Once the men have carefully set their siste's bed on the ground in the shadow of a tree, the health worker notes down her personal details - Nyatuay Riek Marial, 32 years old from the village of Let - and routinely inserts a thermometer under her arm.
It often happens that patients are carried into the post. How else would they get here? By car? In the south of Sudan there are almost no roads. By boat? The swamps bordering the Nile are overgrown with an impenetrable tangle of papyrus and other plants.
Sam Jones, a British doctor who has worked in Koch for some time, knows from experience how difficult it is to walk through the wilderness. When he visits his patients in the surrounding villages, he often has to wade through chest-high water with his clothes and medical equipment in a bundle on his head.
"Patients who are so ill that they can no longer walk, and who have no healthy men in the family and no money or cows to pay bearers, stay ill and, in time, simply die," he says.
Even if people can walk to a health post within a couple of hours, the fear of violence often stops them from going. It is not for nothing that Nyatua's brother carries a spear. Anyone who has to pass the villages of enemy clans is often risking his life.
Sam Jones regularly has to treat the victims of gunshot or spear wounds; most recently he saw to a young fellow with a wound from an iron spear-point that had missed an artery by a hair's breadth.

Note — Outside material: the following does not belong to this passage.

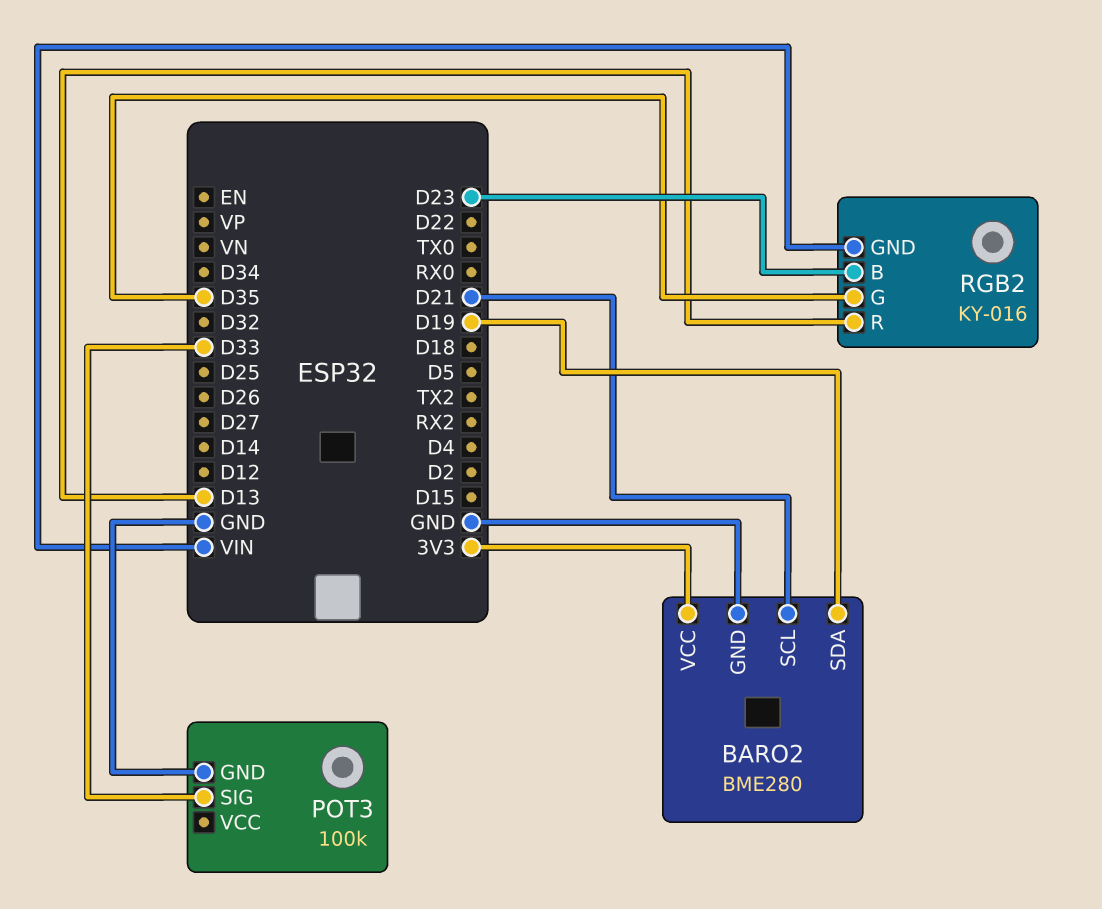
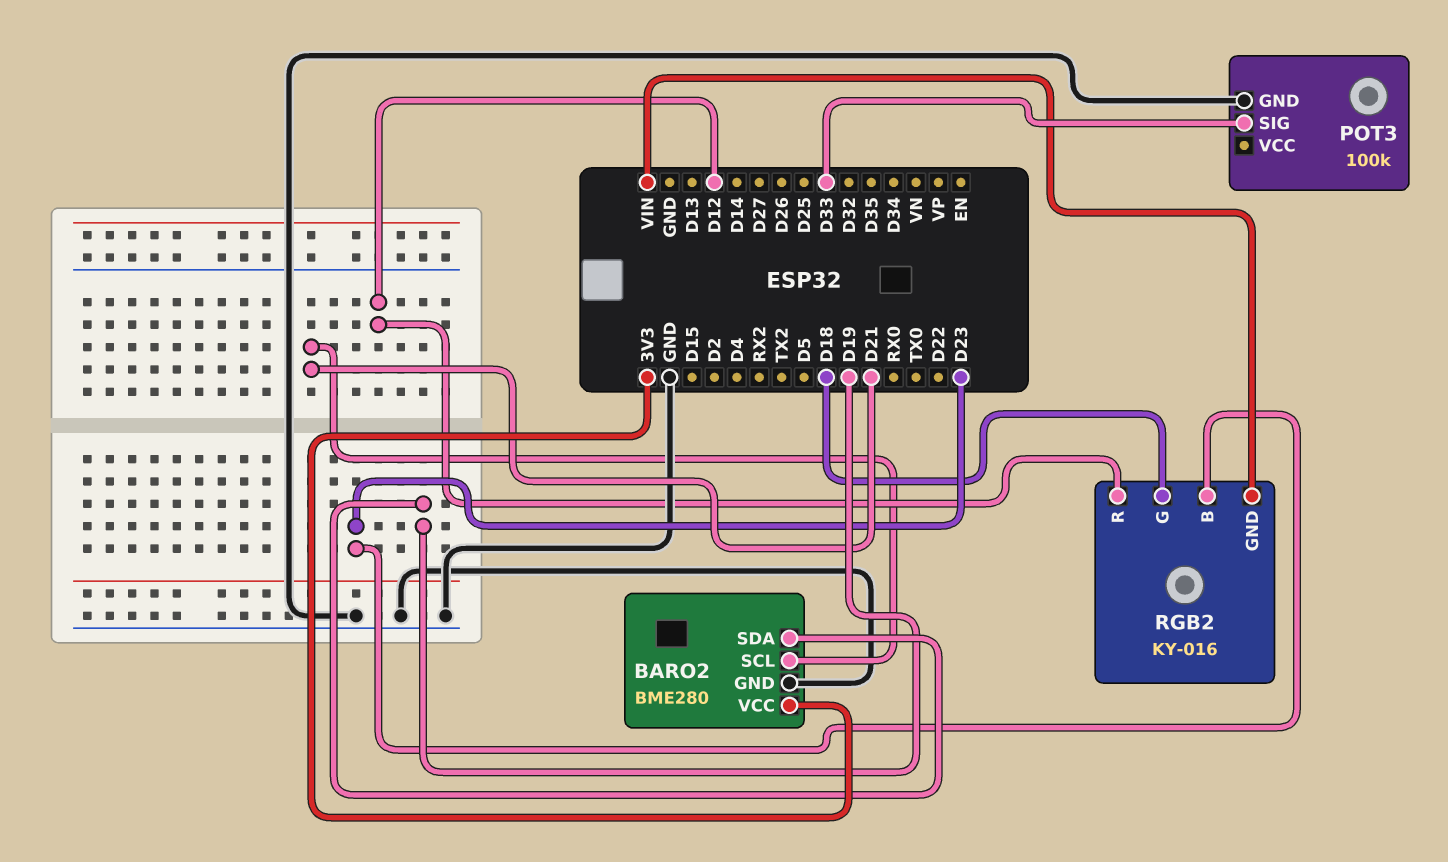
RGB2 pin G: D35 -> D18
RGB2 pin R: D13 -> D12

MSF has to supply its hospitals and health posts in the south of Sudan from the air. Near Kotsi is a landing strip of compacted earth where a small plane carrying food and medicines lands in a cloud of grey dust every ten days. In the rainy season, it is often too muddy to land the plane safely and the two nurses and the Sudanese health workers have to treat their patients using the supplies they still have.
While Nyatuay is drinking some water and being examined, two women walk into the health post. One of them carries a woven basket on her head. These are her mother and cousin. A couple of months old, Nyatua's baby lies sleeping in the basket under a sheet. They lay the baby down on the bed next to its critically ill mother.
The health worker looks at the thermometer. It reads 39.2 degrees Celsius - a high fever. Nyatuay may have kala azar, a tropical disease that is almost always fatal without treatment. Or it might be malaria, which, in combination with her recent pregnancy, can lead to severe complications. Or perhaps it is one of the many diseases that are actually easy to cure but which, in the south of Sudan, often remain untreated for so long that they can still be fatal.
The British and Dutch nurse working at the health post in Kotch have too few facilities for a thorough examination. Nyatuay will have to go to the small MSF hospital in Ler, which since recently can be reached from here by road. It is a rough, dirt road with large holes here and there, but at least it is a road. Her brothers carry her on the bed to the car and carefully help her into it; her mother and baby follow. In an hour or two, they will finally be at a place where she can receive treatment.